_Requirement_
Among the entries below, find the lines holding "haar" and copy them.

Dataset entries:

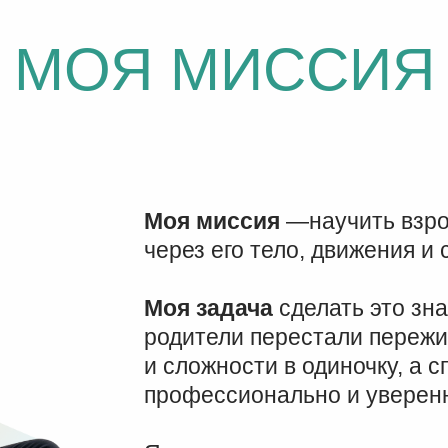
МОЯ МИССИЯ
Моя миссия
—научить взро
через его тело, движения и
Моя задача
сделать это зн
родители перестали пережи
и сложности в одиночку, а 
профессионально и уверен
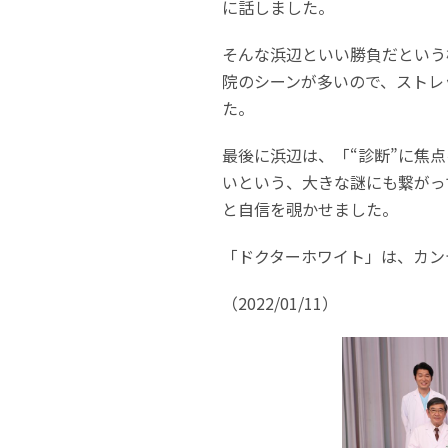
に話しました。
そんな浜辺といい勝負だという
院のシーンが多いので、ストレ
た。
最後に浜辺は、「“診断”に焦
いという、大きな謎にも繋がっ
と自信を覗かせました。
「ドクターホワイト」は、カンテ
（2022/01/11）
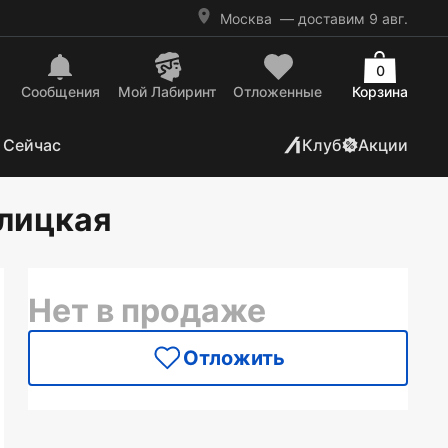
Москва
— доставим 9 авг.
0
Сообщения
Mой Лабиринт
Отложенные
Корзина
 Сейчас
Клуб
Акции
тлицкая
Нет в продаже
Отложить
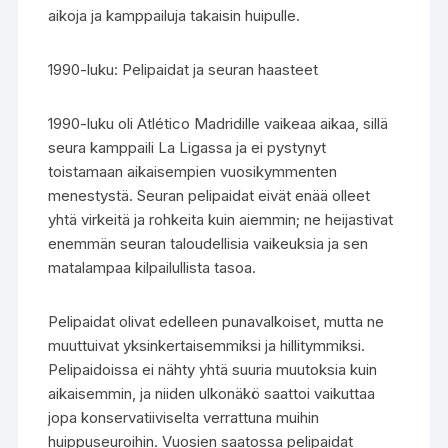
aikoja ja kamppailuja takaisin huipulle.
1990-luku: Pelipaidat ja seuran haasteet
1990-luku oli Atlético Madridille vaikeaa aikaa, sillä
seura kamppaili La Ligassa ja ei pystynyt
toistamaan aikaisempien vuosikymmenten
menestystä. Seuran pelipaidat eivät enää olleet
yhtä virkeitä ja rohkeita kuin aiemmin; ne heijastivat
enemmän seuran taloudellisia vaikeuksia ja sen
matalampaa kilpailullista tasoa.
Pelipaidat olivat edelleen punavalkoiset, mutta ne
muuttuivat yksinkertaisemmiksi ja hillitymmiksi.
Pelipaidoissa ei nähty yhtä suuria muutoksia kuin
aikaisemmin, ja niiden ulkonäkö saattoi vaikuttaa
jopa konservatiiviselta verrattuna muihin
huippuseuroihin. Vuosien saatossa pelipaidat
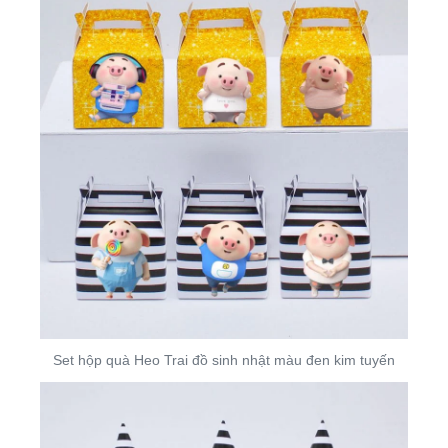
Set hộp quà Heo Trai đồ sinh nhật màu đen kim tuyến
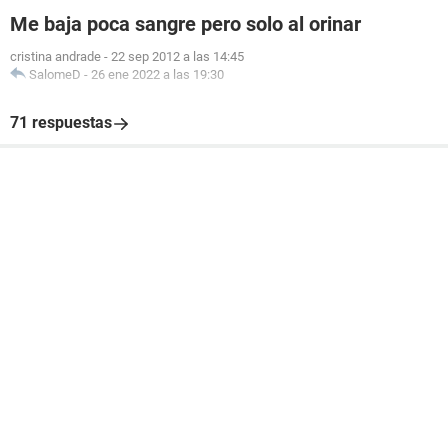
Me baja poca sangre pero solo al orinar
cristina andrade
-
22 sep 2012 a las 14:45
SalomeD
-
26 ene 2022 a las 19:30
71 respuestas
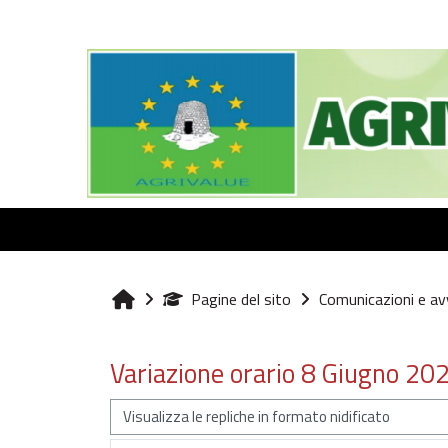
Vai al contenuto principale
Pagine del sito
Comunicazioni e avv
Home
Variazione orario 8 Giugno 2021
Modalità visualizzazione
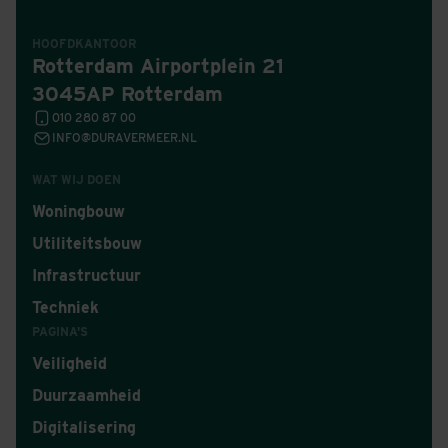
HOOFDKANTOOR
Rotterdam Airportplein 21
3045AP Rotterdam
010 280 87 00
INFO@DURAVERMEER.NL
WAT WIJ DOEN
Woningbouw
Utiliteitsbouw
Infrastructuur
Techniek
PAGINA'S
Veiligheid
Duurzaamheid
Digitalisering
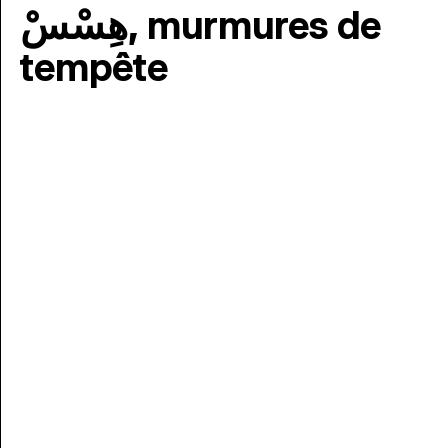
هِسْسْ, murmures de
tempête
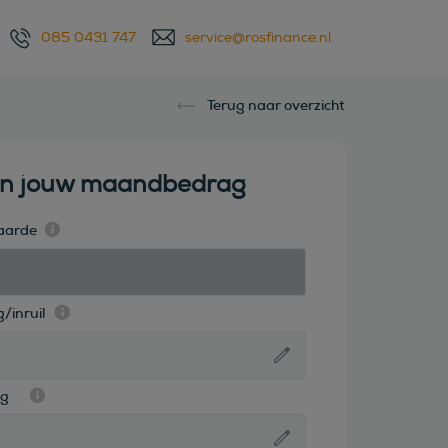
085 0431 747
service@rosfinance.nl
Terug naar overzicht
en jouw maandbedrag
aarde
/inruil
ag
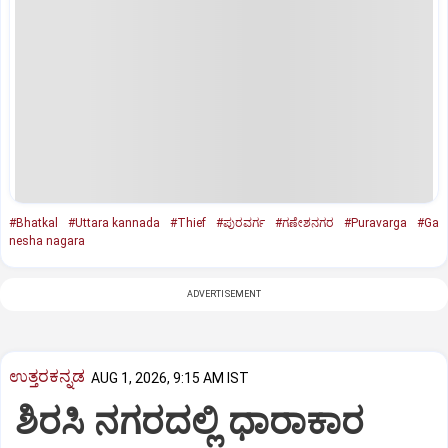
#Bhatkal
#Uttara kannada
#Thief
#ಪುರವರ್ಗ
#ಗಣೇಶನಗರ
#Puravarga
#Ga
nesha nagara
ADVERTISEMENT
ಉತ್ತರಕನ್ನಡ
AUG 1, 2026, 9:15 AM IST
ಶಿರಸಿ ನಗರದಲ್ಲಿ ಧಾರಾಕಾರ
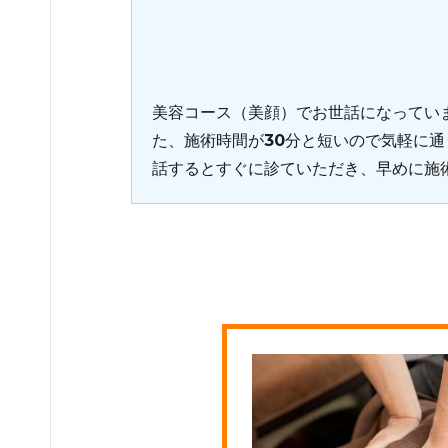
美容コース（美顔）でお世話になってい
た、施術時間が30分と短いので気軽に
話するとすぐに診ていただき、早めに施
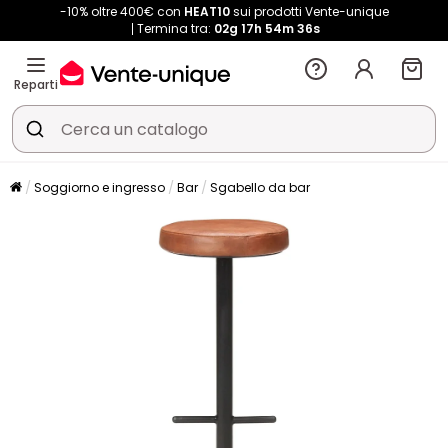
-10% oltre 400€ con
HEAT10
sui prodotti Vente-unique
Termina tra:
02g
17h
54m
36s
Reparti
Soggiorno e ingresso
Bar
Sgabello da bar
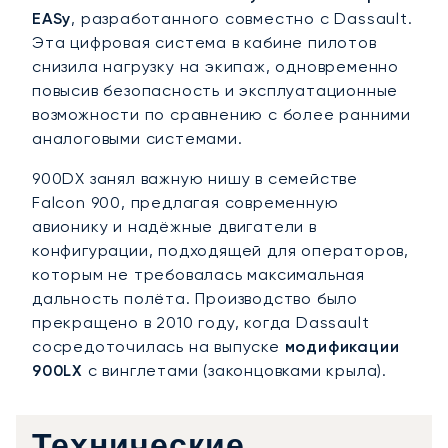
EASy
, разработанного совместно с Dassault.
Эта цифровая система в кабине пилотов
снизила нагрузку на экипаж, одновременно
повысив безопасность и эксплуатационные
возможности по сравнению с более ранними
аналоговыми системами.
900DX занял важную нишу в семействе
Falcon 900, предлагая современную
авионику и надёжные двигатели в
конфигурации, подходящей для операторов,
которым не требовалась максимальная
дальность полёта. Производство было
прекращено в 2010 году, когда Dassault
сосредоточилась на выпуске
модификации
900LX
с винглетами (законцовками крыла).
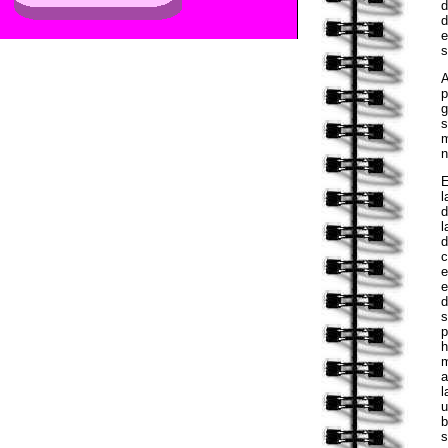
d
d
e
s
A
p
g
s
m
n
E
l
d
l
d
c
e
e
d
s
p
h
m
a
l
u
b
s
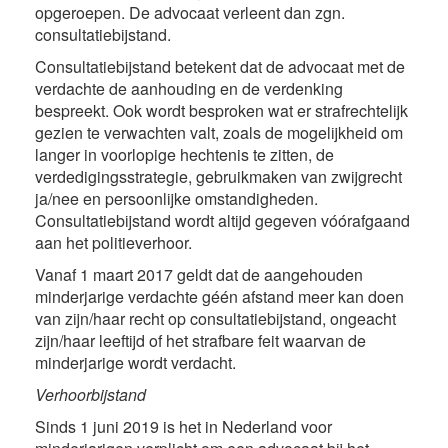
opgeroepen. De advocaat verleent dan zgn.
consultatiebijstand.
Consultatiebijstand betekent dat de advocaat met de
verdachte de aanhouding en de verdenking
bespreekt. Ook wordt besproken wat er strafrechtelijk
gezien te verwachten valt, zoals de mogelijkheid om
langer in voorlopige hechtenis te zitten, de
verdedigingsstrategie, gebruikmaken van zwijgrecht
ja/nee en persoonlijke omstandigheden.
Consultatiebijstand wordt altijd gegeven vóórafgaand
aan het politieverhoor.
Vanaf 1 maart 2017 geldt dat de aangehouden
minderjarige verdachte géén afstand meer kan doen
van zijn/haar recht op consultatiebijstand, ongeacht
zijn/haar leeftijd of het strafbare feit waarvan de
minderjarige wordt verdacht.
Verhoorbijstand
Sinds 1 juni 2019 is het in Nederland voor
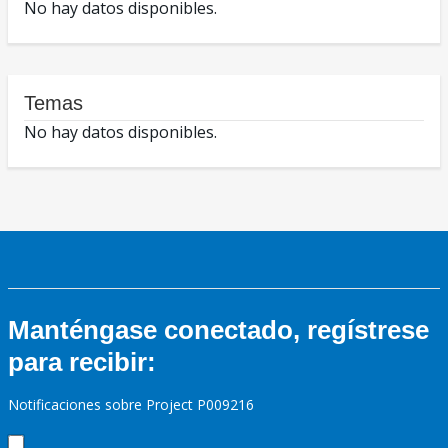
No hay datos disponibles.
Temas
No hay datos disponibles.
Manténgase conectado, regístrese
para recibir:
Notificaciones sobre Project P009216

_Answer space_
van zijn/haar recht op consultatiebijstand, ongeacht
zijn/haar leeftijd of het strafbare feit waarvan de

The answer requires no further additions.